=== Work to be completed ===
Reproduce the lines below verbatim, from the line containing "common name: Alpine clubmoss" through the line containing "family: Lamiaceae", including both of those lines.

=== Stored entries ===

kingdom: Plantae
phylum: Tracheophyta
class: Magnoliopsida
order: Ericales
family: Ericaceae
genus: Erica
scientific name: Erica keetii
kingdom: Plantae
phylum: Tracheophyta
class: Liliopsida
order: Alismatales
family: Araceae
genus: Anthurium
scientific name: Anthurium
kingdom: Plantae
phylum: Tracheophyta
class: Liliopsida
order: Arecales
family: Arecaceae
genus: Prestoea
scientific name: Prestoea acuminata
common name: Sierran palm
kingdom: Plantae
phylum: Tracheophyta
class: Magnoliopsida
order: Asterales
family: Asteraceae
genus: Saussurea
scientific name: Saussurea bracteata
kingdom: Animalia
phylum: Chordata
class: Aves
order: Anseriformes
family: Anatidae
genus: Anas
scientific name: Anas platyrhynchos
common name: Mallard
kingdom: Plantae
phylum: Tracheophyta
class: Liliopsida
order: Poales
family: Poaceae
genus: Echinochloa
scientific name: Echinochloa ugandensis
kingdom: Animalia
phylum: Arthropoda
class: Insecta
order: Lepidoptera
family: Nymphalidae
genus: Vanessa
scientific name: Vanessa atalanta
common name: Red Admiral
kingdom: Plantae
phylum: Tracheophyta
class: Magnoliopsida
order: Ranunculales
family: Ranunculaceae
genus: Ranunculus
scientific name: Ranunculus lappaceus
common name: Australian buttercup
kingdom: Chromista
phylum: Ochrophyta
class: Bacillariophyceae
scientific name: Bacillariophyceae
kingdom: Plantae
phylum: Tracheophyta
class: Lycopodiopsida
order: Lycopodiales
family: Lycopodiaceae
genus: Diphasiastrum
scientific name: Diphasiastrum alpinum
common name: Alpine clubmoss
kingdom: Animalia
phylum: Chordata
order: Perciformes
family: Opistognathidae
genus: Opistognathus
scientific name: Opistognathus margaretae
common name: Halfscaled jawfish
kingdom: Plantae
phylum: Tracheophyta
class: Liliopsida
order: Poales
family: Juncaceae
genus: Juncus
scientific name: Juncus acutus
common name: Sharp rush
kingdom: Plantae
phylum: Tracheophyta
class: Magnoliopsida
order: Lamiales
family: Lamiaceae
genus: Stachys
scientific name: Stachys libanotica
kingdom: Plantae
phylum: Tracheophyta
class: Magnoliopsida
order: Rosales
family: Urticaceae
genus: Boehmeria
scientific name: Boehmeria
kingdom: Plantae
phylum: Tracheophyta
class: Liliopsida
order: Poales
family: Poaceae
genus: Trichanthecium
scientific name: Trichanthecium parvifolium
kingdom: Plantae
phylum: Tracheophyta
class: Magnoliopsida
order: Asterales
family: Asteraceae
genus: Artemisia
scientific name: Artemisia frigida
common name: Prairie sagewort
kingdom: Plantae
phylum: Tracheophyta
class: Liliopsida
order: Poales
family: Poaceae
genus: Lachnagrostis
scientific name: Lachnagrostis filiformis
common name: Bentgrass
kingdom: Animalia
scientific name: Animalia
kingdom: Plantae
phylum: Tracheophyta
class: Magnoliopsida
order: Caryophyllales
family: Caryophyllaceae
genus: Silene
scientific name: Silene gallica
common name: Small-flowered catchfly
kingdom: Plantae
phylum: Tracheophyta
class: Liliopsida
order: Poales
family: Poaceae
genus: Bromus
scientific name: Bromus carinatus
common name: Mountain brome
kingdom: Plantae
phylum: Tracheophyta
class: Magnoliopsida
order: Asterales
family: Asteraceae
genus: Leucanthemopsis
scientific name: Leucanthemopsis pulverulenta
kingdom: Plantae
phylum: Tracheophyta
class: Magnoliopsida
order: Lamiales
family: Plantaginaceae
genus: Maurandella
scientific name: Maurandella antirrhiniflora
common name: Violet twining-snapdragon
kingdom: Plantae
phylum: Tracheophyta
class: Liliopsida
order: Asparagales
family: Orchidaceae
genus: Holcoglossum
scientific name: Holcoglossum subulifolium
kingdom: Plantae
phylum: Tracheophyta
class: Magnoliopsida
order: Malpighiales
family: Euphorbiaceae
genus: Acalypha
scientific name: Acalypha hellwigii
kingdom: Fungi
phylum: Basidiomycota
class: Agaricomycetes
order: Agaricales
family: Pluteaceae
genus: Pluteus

=== Written response ===
common name: Alpine clubmoss
kingdom: Animalia
phylum: Chordata
order: Perciformes
family: Opistognathidae
genus: Opistognathus
scientific name: Opistognathus margaretae
common name: Halfscaled jawfish
kingdom: Plantae
phylum: Tracheophyta
class: Liliopsida
order: Poales
family: Juncaceae
genus: Juncus
scientific name: Juncus acutus
common name: Sharp rush
kingdom: Plantae
phylum: Tracheophyta
class: Magnoliopsida
order: Lamiales
family: Lamiaceae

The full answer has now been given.